People living in the neighborhood had been raising food there for 14 years. While I don't know enough about the ownership issue to comment on that, I have been told that Mayor Antonio Villaraigosa had visted the contested site earlier this spring only to leave after protesters began chanting. About 350 people grow food on the land.
I do know that Los Angeles does a poor job of providing community gardens for its citizens: the city of 3.8 million had only 27 communtiy gardens according to primary research conducted as part of SustainLane's 2006 US City Sustainability Rankings. A city official even contested our organization's measurement of community gardens as part of our study, saying that in Los Angeles many people have backyard gardens in which they raise their own food, and so we shouldn't be measuring community gardens.

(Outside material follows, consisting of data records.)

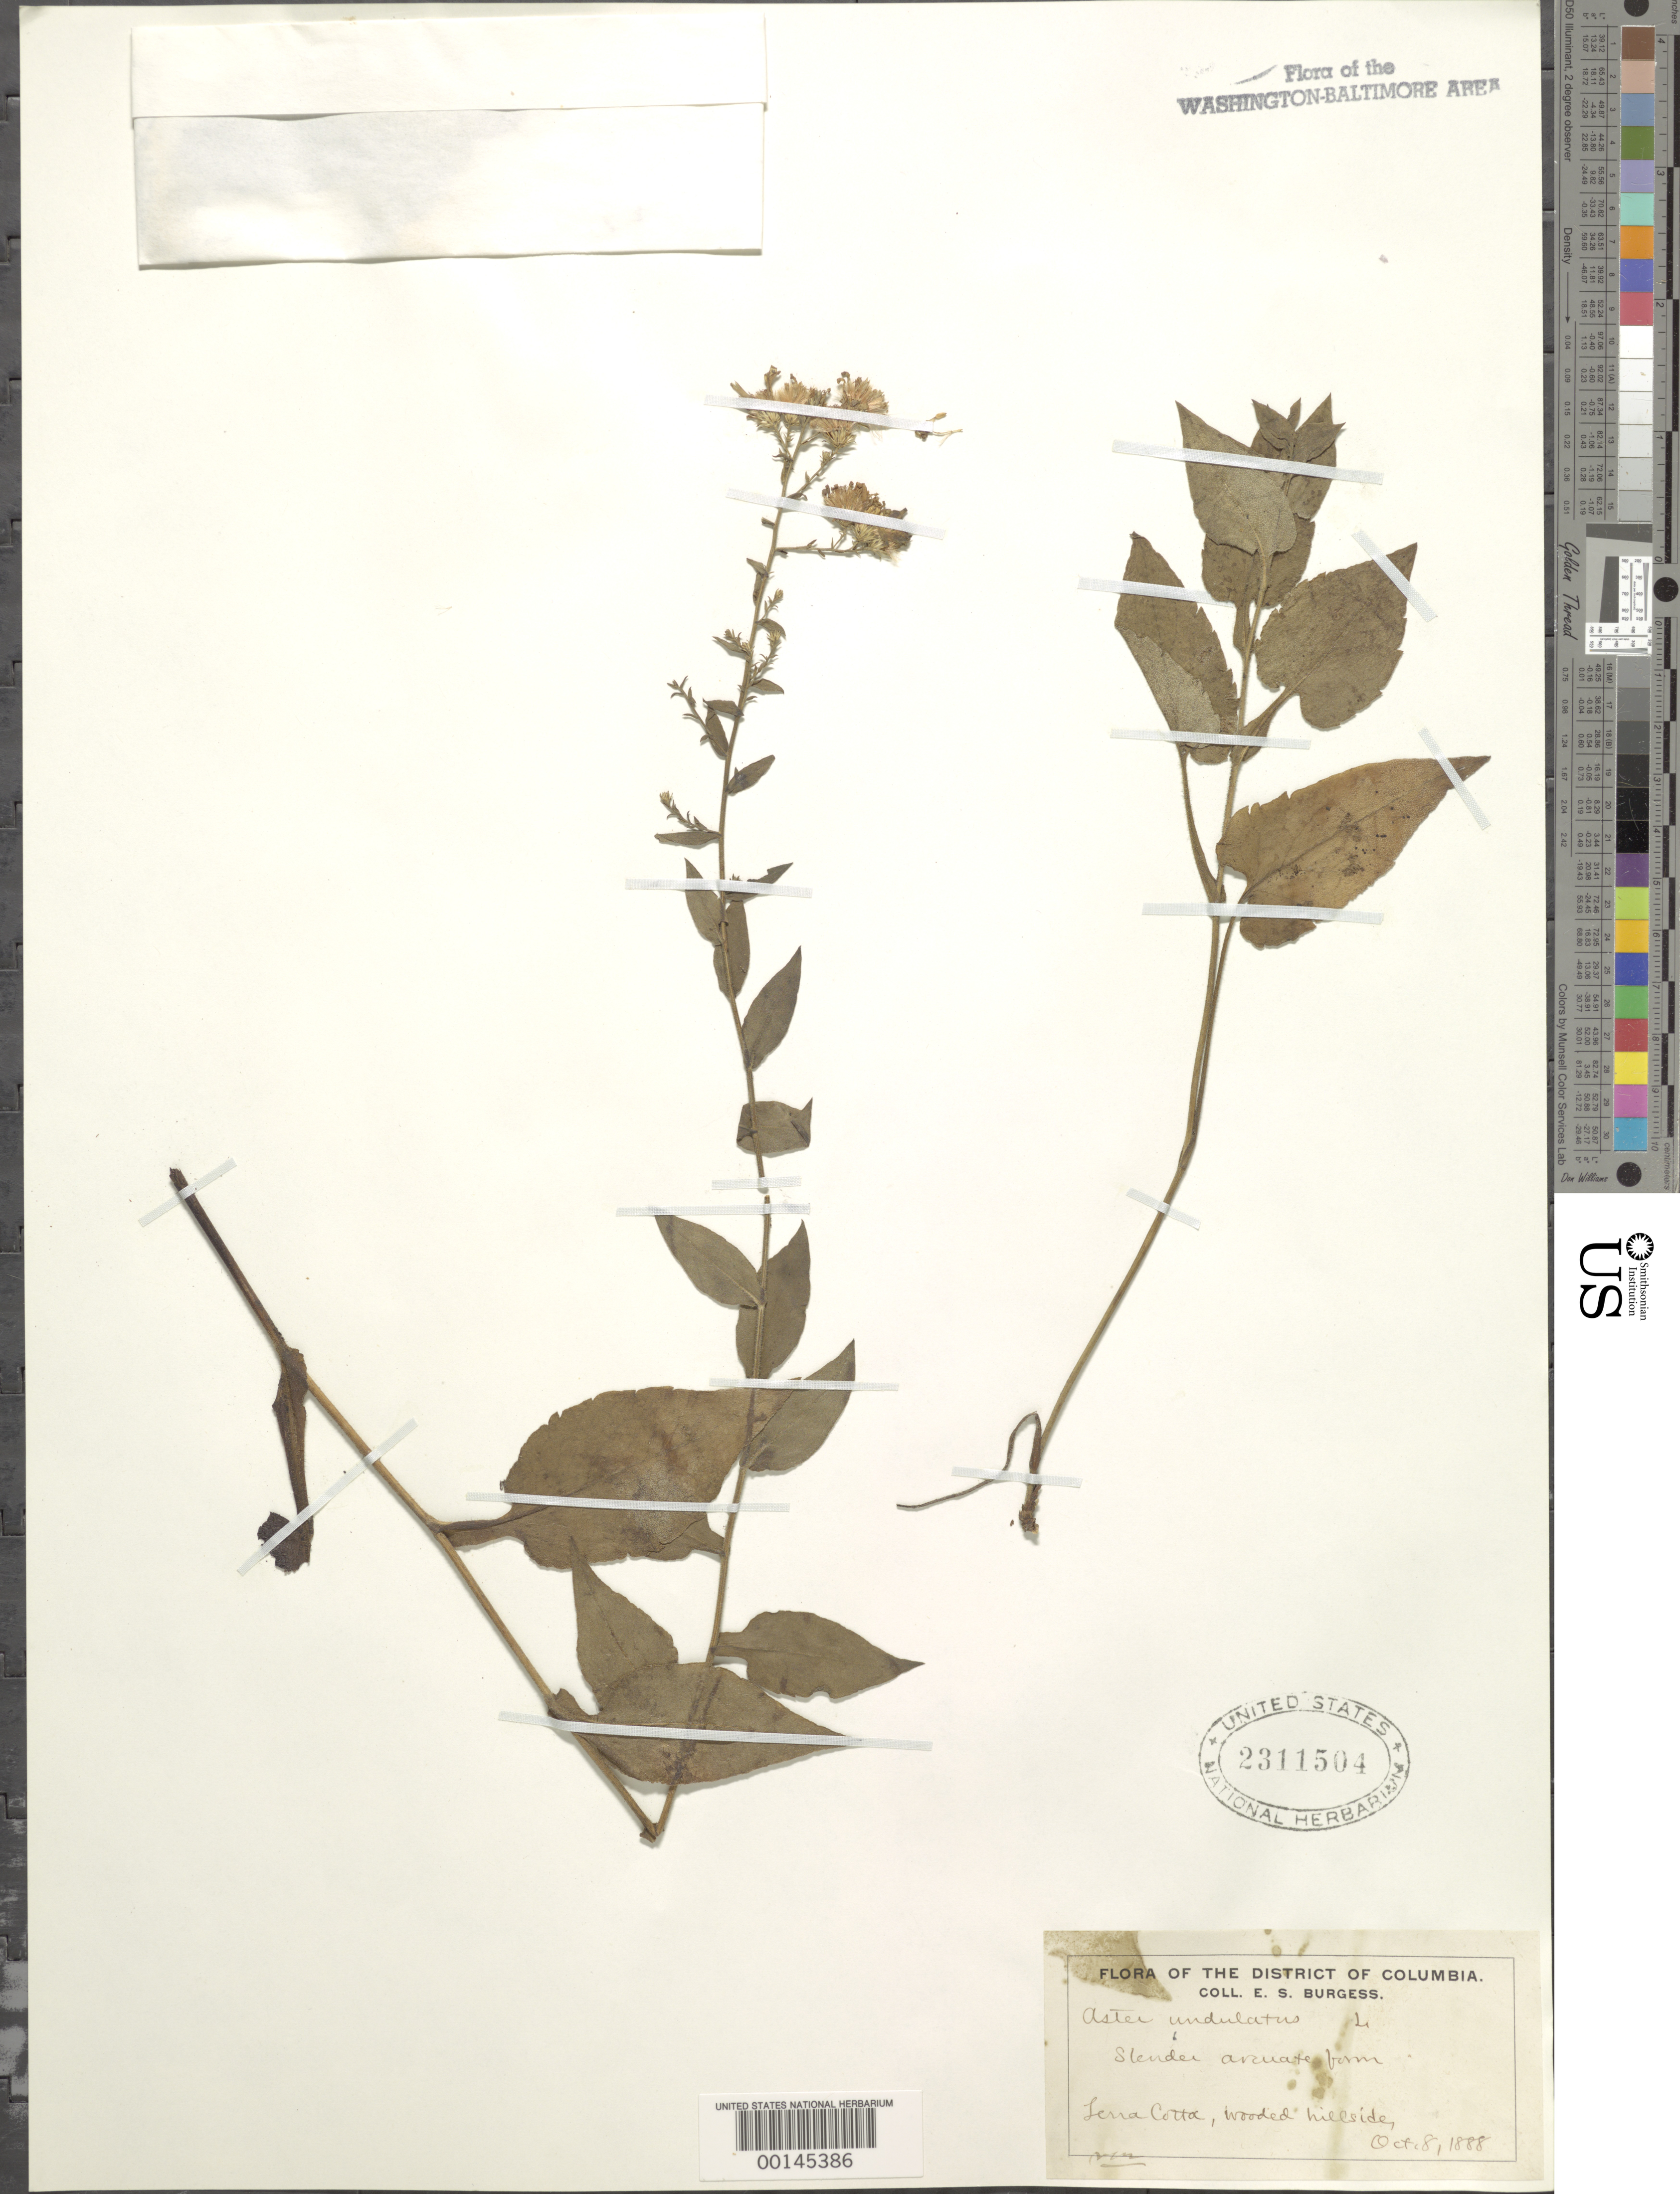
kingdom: Plantae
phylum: Tracheophyta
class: Magnoliopsida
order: Asterales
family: Asteraceae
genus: Symphyotrichum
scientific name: Symphyotrichum undulatum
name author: (L.) G.L. Nesom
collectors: E. Burgess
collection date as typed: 08 Oct 1888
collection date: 1888-10-08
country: United States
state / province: District of Columbia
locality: Terra Cotta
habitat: Wooded hillside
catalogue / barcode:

I don't put much stock in the city's claim that the 350 people can just go to other community gardens in the city. The numbers indicate they just don't have the opportunity to do so.
Compared to Los Angeles, many other large US cities have thriving community garden programs. Philadelphia, for instance, has 465 communtiy gardens for its 1.4 million people. Many other US cities also have far more per capita community gardens than does LA: Chicago, New York, Boston, Cleveland.
SustainLane inventoried community gardens because we feel it is important that all citizens of a city, whether or not they own or have access to a "backyard," should be able to grow some of their own food if they want to. Community gardens are important not only so people are able to grow their own fresh and healthy produce, but also so people learn how food is grown and what is in season. When people understand these issues, they can make better decisions about the food they buy, which positively impacts their regional economy, the environment and their personal health.
Los Angeles should think twice about having 120 of its officers, some with riot helmets and batons, performing such symbolically questionable duties. The issue transcends this one piece of land.